Две розы

Евгения Хлызова
В конце нашей беседы он протянул мне розу.
- А, из хлеба?- улыбнувшись, спросила я.
- Угу,- утвердительно кивнул мальчишка.

Разглядывая эту розу, я вспомнила еще одну, несколько лет назад подаренную мне  другим зеком. Тот был взрослым мужчиной под сорок лет, уже несколько раз бывавшим в тюрьмах обеих стран. В тот раз он сидел за жестокие побои своей жены. Его любовь к ней кровоточила не переставая, но расстаться он не мог. Так же как и она.
Та, взрослая роза была настоящим воплощением изящества и миниатюры, хоть и была абсолютна бледна - красок в нее зек не добавил, и она сохранила цвет хлеба похожего на цвет слоновой кости. Помнится, она впечатлила меня безмерно, и я не смогла сдержать вздоха восхищения!
- Да это Вам!- удовлетворенно кивнул мужчина.

Та роза простояла на моем столе много месяцев, и постепенно покрылась плесенью.
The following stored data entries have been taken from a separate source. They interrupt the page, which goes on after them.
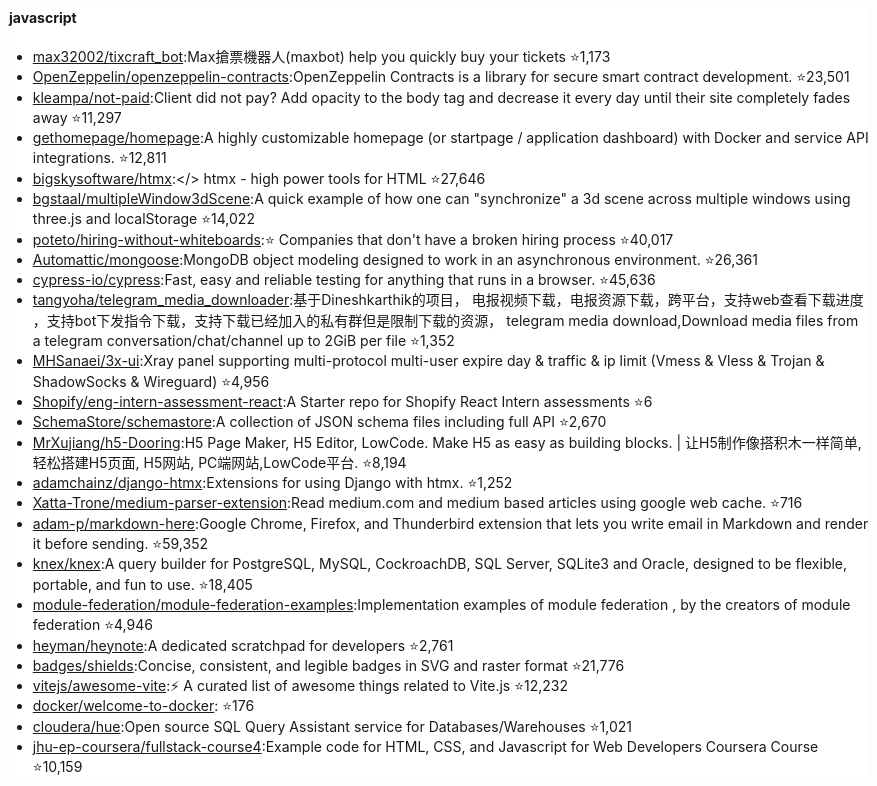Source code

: #### javascript
* [max32002/tixcraft_bot](https://github.com/max32002/tixcraft_bot):Max搶票機器人(maxbot) help you quickly buy your tickets ⭐1,173
* [OpenZeppelin/openzeppelin-contracts](https://github.com/OpenZeppelin/openzeppelin-contracts):OpenZeppelin Contracts is a library for secure smart contract development. ⭐23,501
* [kleampa/not-paid](https://github.com/kleampa/not-paid):Client did not pay? Add opacity to the body tag and decrease it every day until their site completely fades away ⭐11,297
* [gethomepage/homepage](https://github.com/gethomepage/homepage):A highly customizable homepage (or startpage / application dashboard) with Docker and service API integrations. ⭐12,811
* [bigskysoftware/htmx](https://github.com/bigskysoftware/htmx):</> htmx - high power tools for HTML ⭐27,646
* [bgstaal/multipleWindow3dScene](https://github.com/bgstaal/multipleWindow3dScene):A quick example of how one can "synchronize" a 3d scene across multiple windows using three.js and localStorage ⭐14,022
* [poteto/hiring-without-whiteboards](https://github.com/poteto/hiring-without-whiteboards):⭐️ Companies that don't have a broken hiring process ⭐40,017
* [Automattic/mongoose](https://github.com/Automattic/mongoose):MongoDB object modeling designed to work in an asynchronous environment. ⭐26,361
* [cypress-io/cypress](https://github.com/cypress-io/cypress):Fast, easy and reliable testing for anything that runs in a browser. ⭐45,636
* [tangyoha/telegram_media_downloader](https://github.com/tangyoha/telegram_media_downloader):基于Dineshkarthik的项目， 电报视频下载，电报资源下载，跨平台，支持web查看下载进度 ，支持bot下发指令下载，支持下载已经加入的私有群但是限制下载的资源， telegram media download,Download media files from a telegram conversation/chat/channel up to 2GiB per file ⭐1,352
* [MHSanaei/3x-ui](https://github.com/MHSanaei/3x-ui):Xray panel supporting multi-protocol multi-user expire day & traffic & ip limit (Vmess & Vless & Trojan & ShadowSocks & Wireguard) ⭐4,956
* [Shopify/eng-intern-assessment-react](https://github.com/Shopify/eng-intern-assessment-react):A Starter repo for Shopify React Intern assessments ⭐6
* [SchemaStore/schemastore](https://github.com/SchemaStore/schemastore):A collection of JSON schema files including full API ⭐2,670
* [MrXujiang/h5-Dooring](https://github.com/MrXujiang/h5-Dooring):H5 Page Maker, H5 Editor, LowCode. Make H5 as easy as building blocks. | 让H5制作像搭积木一样简单, 轻松搭建H5页面, H5网站, PC端网站,LowCode平台. ⭐8,194
* [adamchainz/django-htmx](https://github.com/adamchainz/django-htmx):Extensions for using Django with htmx. ⭐1,252
* [Xatta-Trone/medium-parser-extension](https://github.com/Xatta-Trone/medium-parser-extension):Read medium.com and medium based articles using google web cache. ⭐716
* [adam-p/markdown-here](https://github.com/adam-p/markdown-here):Google Chrome, Firefox, and Thunderbird extension that lets you write email in Markdown and render it before sending. ⭐59,352
* [knex/knex](https://github.com/knex/knex):A query builder for PostgreSQL, MySQL, CockroachDB, SQL Server, SQLite3 and Oracle, designed to be flexible, portable, and fun to use. ⭐18,405
* [module-federation/module-federation-examples](https://github.com/module-federation/module-federation-examples):Implementation examples of module federation , by the creators of module federation ⭐4,946
* [heyman/heynote](https://github.com/heyman/heynote):A dedicated scratchpad for developers ⭐2,761
* [badges/shields](https://github.com/badges/shields):Concise, consistent, and legible badges in SVG and raster format ⭐21,776
* [vitejs/awesome-vite](https://github.com/vitejs/awesome-vite):⚡️ A curated list of awesome things related to Vite.js ⭐12,232
* [docker/welcome-to-docker](https://github.com/docker/welcome-to-docker): ⭐176
* [cloudera/hue](https://github.com/cloudera/hue):Open source SQL Query Assistant service for Databases/Warehouses ⭐1,021
* [jhu-ep-coursera/fullstack-course4](https://github.com/jhu-ep-coursera/fullstack-course4):Example code for HTML, CSS, and Javascript for Web Developers Coursera Course ⭐10,159
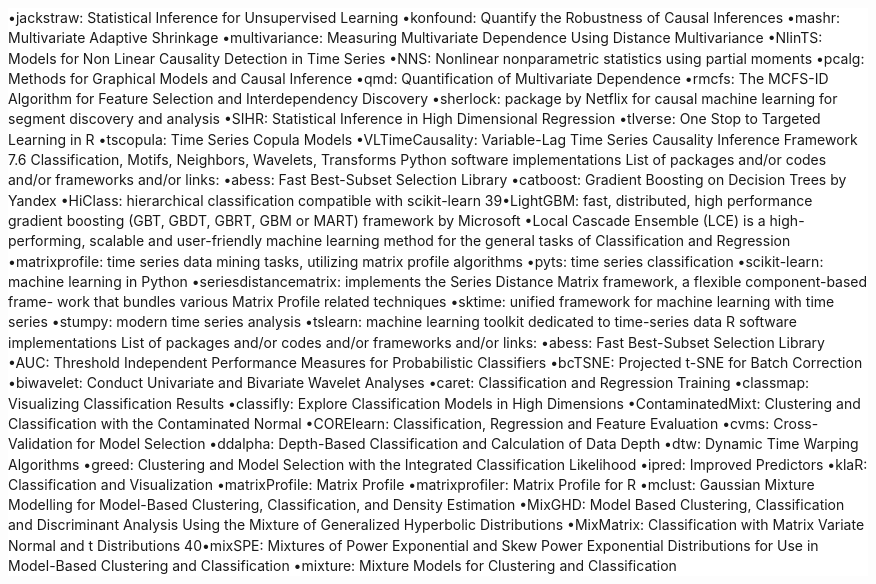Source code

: •jackstraw: Statistical Inference for Unsupervised Learning
•konfound: Quantify the Robustness of Causal Inferences
•mashr: Multivariate Adaptive Shrinkage
•multivariance: Measuring Multivariate Dependence Using Distance Multivariance
•NlinTS: Models for Non Linear Causality Detection in Time Series
•NNS: Nonlinear nonparametric statistics using partial moments
•pcalg: Methods for Graphical Models and Causal Inference
•qmd: Quantification of Multivariate Dependence
•rmcfs: The MCFS\-ID Algorithm for Feature Selection and Interdependency Discovery
•sherlock: package by Netflix for causal machine learning for segment discovery and analysis
•SIHR: Statistical Inference in High Dimensional Regression
•tlverse: One Stop to Targeted Learning in R
•tscopula: Time Series Copula Models
•VLTimeCausality: Variable\-Lag Time Series Causality Inference Framework
7\.6 Classification, Motifs, Neighbors, Wavelets, Transforms
Python software implementations
List of packages and/or codes and/or frameworks and/or links:
•abess: Fast Best\-Subset Selection Library
•catboost: Gradient Boosting on Decision Trees by Yandex
•HiClass: hierarchical classification compatible with scikit\-learn
39•LightGBM: fast, distributed, high performance gradient boosting (GBT, GBDT, GBRT, GBM or MART)
framework by Microsoft
•Local Cascade Ensemble (LCE) is a high\-performing, scalable and user\-friendly machine learning method for
the general tasks of Classification and Regression
•matrixprofile: time series data mining tasks, utilizing matrix profile algorithms
•pyts: time series classification
•scikit\-learn: machine learning in Python
•seriesdistancematrix: implements the Series Distance Matrix framework, a flexible component\-based frame\-
work that bundles various Matrix Profile related techniques
•sktime: unified framework for machine learning with time series
•stumpy: modern time series analysis
•tslearn: machine learning toolkit dedicated to time\-series data
R software implementations
List of packages and/or codes and/or frameworks and/or links:
•abess: Fast Best\-Subset Selection Library
•AUC: Threshold Independent Performance Measures for Probabilistic Classifiers
•bcTSNE: Projected t\-SNE for Batch Correction
•biwavelet: Conduct Univariate and Bivariate Wavelet Analyses
•caret: Classification and Regression Training
•classmap: Visualizing Classification Results
•classifly: Explore Classification Models in High Dimensions
•ContaminatedMixt: Clustering and Classification with the Contaminated Normal
•CORElearn: Classification, Regression and Feature Evaluation
•cvms: Cross\-Validation for Model Selection
•ddalpha: Depth\-Based Classification and Calculation of Data Depth
•dtw: Dynamic Time Warping Algorithms
•greed: Clustering and Model Selection with the Integrated Classification Likelihood
•ipred: Improved Predictors
•klaR: Classification and Visualization
•matrixProfile: Matrix Profile
•matrixprofiler: Matrix Profile for R
•mclust: Gaussian Mixture Modelling for Model\-Based Clustering, Classification, and Density Estimation
•MixGHD: Model Based Clustering, Classification and Discriminant Analysis Using the Mixture of Generalized
Hyperbolic Distributions
•MixMatrix: Classification with Matrix Variate Normal and t Distributions
40•mixSPE: Mixtures of Power Exponential and Skew Power Exponential Distributions for Use in Model\-Based
Clustering and Classification
•mixture: Mixture Models for Clustering and Classification
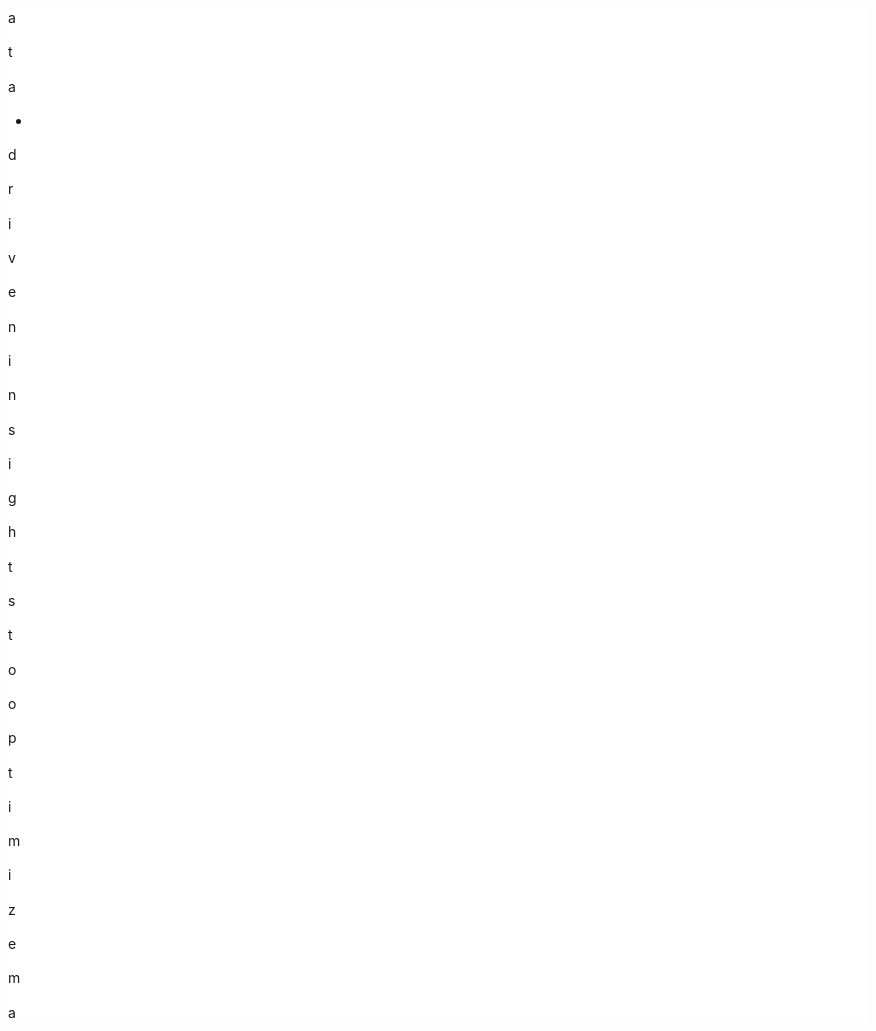 a

t

a

-

d

r

i

v

e

n

 

i

n

s

i

g

h

t

s

 

t

o

 

o

p

t

i

m

i

z

e

 

m

a
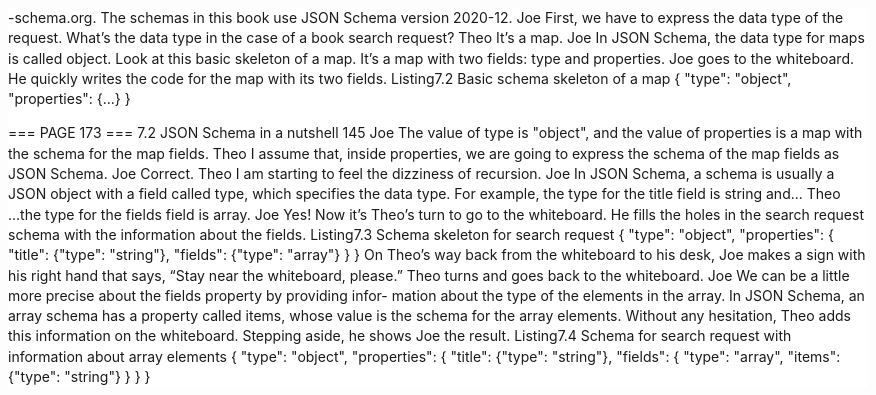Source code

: -schema.org. The schemas in this book use JSON Schema version 2020-12.
Joe First, we have to express the data type of the request. What’s the data type in
the case of a book search request?
Theo It’s a map.
Joe In JSON Schema, the data type for maps is called object. Look at this basic
skeleton of a map. It’s a map with two fields: type and properties.
Joe goes to the whiteboard. He quickly writes the code for the map with its two fields.
Listing7.2 Basic schema skeleton of a map
{
"type": "object",
"properties": {...}
}

=== PAGE 173 ===
7.2 JSON Schema in a nutshell 145
Joe The value of type is "object", and the value of properties is a map with the
schema for the map fields.
Theo I assume that, inside properties, we are going to express the schema of the map
fields as JSON Schema.
Joe Correct.
Theo I am starting to feel the dizziness of recursion.
Joe In JSON Schema, a schema is usually a JSON object with a field called type,
which specifies the data type. For example, the type for the title field is
string and...
Theo ...the type for the fields field is array.
Joe Yes!
Now it’s Theo’s turn to go to the whiteboard. He fills the holes in the search request
schema with the information about the fields.
Listing7.3 Schema skeleton for search request
{
"type": "object",
"properties": {
"title": {"type": "string"},
"fields": {"type": "array"}
}
}
On Theo’s way back from the whiteboard to his desk, Joe makes a sign with his right hand
that says, “Stay near the whiteboard, please.” Theo turns and goes back to the whiteboard.
Joe We can be a little more precise about the fields property by providing infor-
mation about the type of the elements in the array. In JSON Schema, an array
schema has a property called items, whose value is the schema for the array
elements.
Without any hesitation, Theo adds this information on the whiteboard. Stepping aside, he
shows Joe the result.
Listing7.4 Schema for search request with information about array elements
{
"type": "object",
"properties": {
"title": {"type": "string"},
"fields": {
"type": "array",
"items": {"type": "string"}
}
}
}
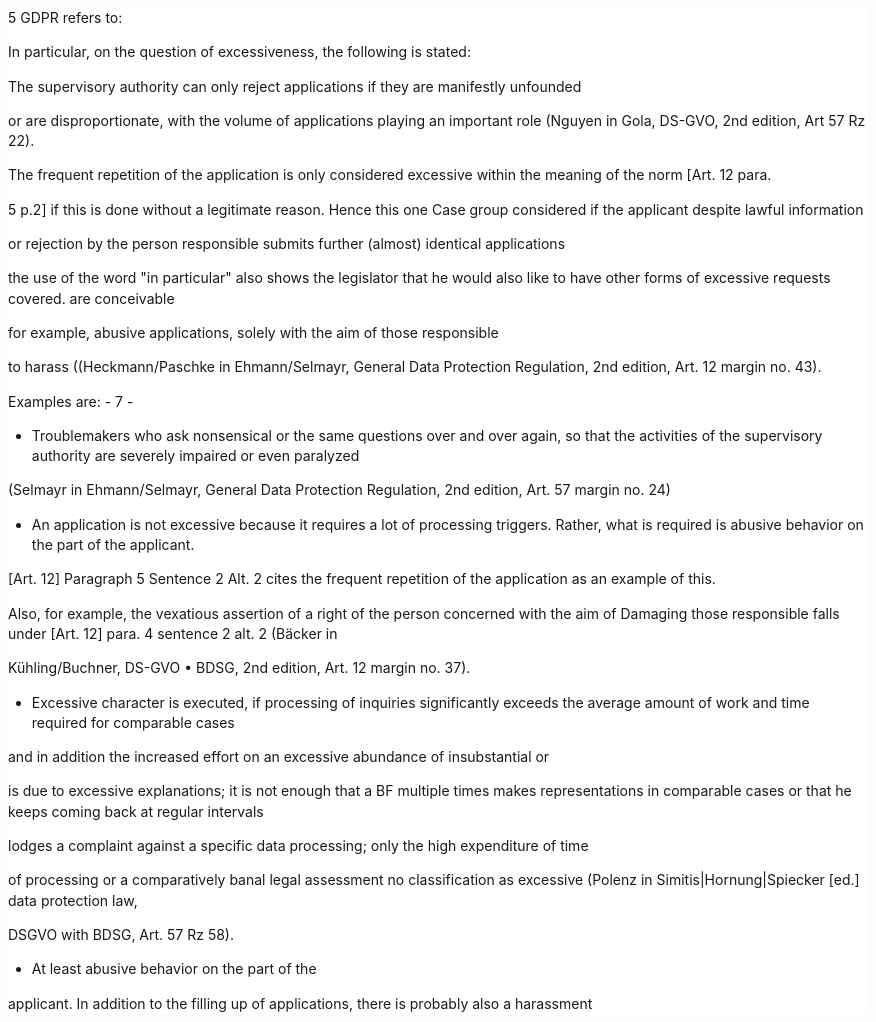 5 GDPR refers to:

In particular, on the question of excessiveness, the following is stated:

The supervisory authority can only reject applications if they are manifestly unfounded

or are disproportionate, with the volume of applications playing an important role (Nguyen
in Gola, DS-GVO, 2nd edition, Art 57 Rz 22).

The frequent repetition of the application is only considered excessive within the meaning of the norm \[Art. 12 para.

5 p.2\] if this is done without a legitimate reason. Hence this one
Case group considered if the applicant despite lawful information

or rejection by the person responsible submits further (almost) identical applications

the use of the word "in particular" also shows the legislator that he
would also like to have other forms of excessive requests covered. are conceivable

for example, abusive applications, solely with the aim of those responsible

to harass ((Heckmann/Paschke in Ehmann/Selmayr, General Data Protection Regulation,
2nd edition, Art. 12 margin no. 43).

Examples are: - 7 -

- Troublemakers who ask nonsensical or the same questions over and over again, so that
the activities of the supervisory authority are severely impaired or even paralyzed

(Selmayr in Ehmann/Selmayr, General Data Protection Regulation, 2nd edition, Art. 57 margin no. 24)

- An application is not excessive because it requires a lot of processing
triggers. Rather, what is required is abusive behavior on the part of the applicant.

\[Art. 12\] Paragraph 5 Sentence 2 Alt. 2 cites the frequent repetition of the application as an example of this.

Also, for example, the vexatious assertion of a right of the person concerned with the aim of
Damaging those responsible falls under \[Art. 12\] para. 4 sentence 2 alt. 2 (Bäcker in

Kühling/Buchner, DS-GVO • BDSG, 2nd edition, Art. 12 margin no. 37).

- Excessive character is executed, if processing of inquiries
significantly exceeds the average amount of work and time required for comparable cases

and in addition the increased effort on an excessive abundance of insubstantial or

is due to excessive explanations; it is not enough that a BF multiple times
makes representations in comparable cases or that he keeps coming back at regular intervals

lodges a complaint against a specific data processing; only the high expenditure of time

of processing or a comparatively banal legal assessment
no classification as excessive (Polenz in Simitis|Hornung|Spiecker \[ed.\] data protection law,

DSGVO with BDSG, Art. 57 Rz 58).

- At least abusive behavior on the part of the

applicant. In addition to the filling up of applications, there is probably also a harassment
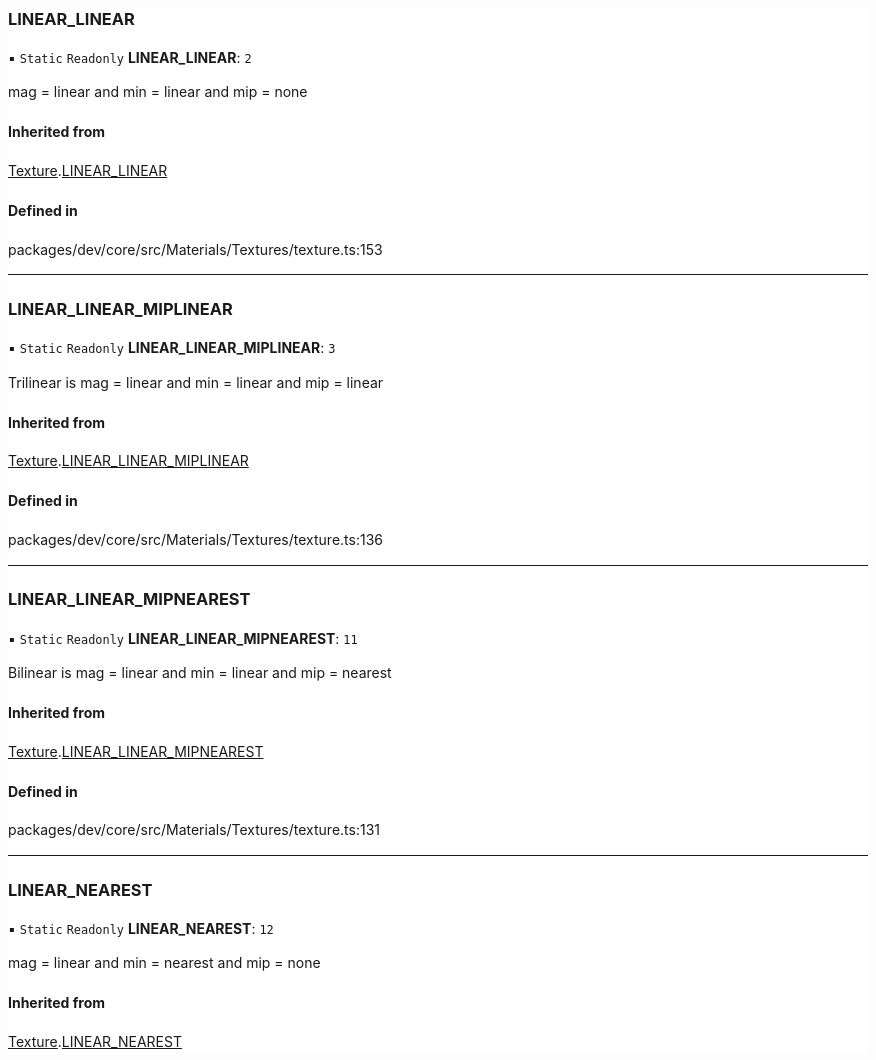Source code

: ### LINEAR\_LINEAR

▪ `Static` `Readonly` **LINEAR\_LINEAR**: ``2``

mag = linear and min = linear and mip = none

#### Inherited from

[Texture](Texture.md).[LINEAR_LINEAR](Texture.md#linear_linear)

#### Defined in

packages/dev/core/src/Materials/Textures/texture.ts:153

___

### LINEAR\_LINEAR\_MIPLINEAR

▪ `Static` `Readonly` **LINEAR\_LINEAR\_MIPLINEAR**: ``3``

Trilinear is mag = linear and min = linear and mip = linear

#### Inherited from

[Texture](Texture.md).[LINEAR_LINEAR_MIPLINEAR](Texture.md#linear_linear_miplinear)

#### Defined in

packages/dev/core/src/Materials/Textures/texture.ts:136

___

### LINEAR\_LINEAR\_MIPNEAREST

▪ `Static` `Readonly` **LINEAR\_LINEAR\_MIPNEAREST**: ``11``

Bilinear is mag = linear and min = linear and mip = nearest

#### Inherited from

[Texture](Texture.md).[LINEAR_LINEAR_MIPNEAREST](Texture.md#linear_linear_mipnearest)

#### Defined in

packages/dev/core/src/Materials/Textures/texture.ts:131

___

### LINEAR\_NEAREST

▪ `Static` `Readonly` **LINEAR\_NEAREST**: ``12``

mag = linear and min = nearest and mip = none

#### Inherited from

[Texture](Texture.md).[LINEAR_NEAREST](Texture.md#linear_nearest)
Однажды я забыла закрыть окно в кабинете, через него ко мне на стол забрел голубь и склевал её...

...Эта же роза была намного больше и краснее. И хотя и в ней тоже чувствовался несомненный талант и старание её создателя, но ее грубоватые черты и размеры выдавали нехватку опыта и чувственности. Развратный мальчишка, самобытный тельавивский панкист обвинялся в сексуальных преступлениях по отношению к своим малолетним подружкам, которые конкурировали между собой за его внимание, в том числе и через постель. Они выступали в суде в его защиту и отрицали его вину.

Его любовь к ним была пуста, отнимала смысл жизни, и он сокрушался, что не может  принадлежать и любить только одну из них, несмотря на то, что очень хотел бы этого.
- Очень красиво, - похвалила я.- У тебя есть все шансы стать хорошим скульптором и сделать карьеру в искусстве.
И я протянула ему розу обратно.
- Это Вам!- настоял он.
Не желая его обидеть, я приняла подарок и сказала:
- Спасибо.

При выходе из СИЗО крупная блондинка-надзирательница с длинными крепкими ногтями, раскрашенными под хохломскую роспись, с сильным русским акцентом произнесла, указывая на творение мальчишки:
- Тебе нельзя это выносить отсюда!
Я знала, что можно принимать самодельные знаки благодарности, ценность и стоимость которых не велика, но спорить с ней не стала.

Впоследствии до меня дошли слухи, что в результате рапорта надзирательницы, панкисту пытались поставить в вину попытку дачи взятки.

Я пожалела о своей неосторожности и о том, что пренебрегла давно известным мне выводом: со стороны наши действия выглядят вовсе не так, как их чувствуем мы.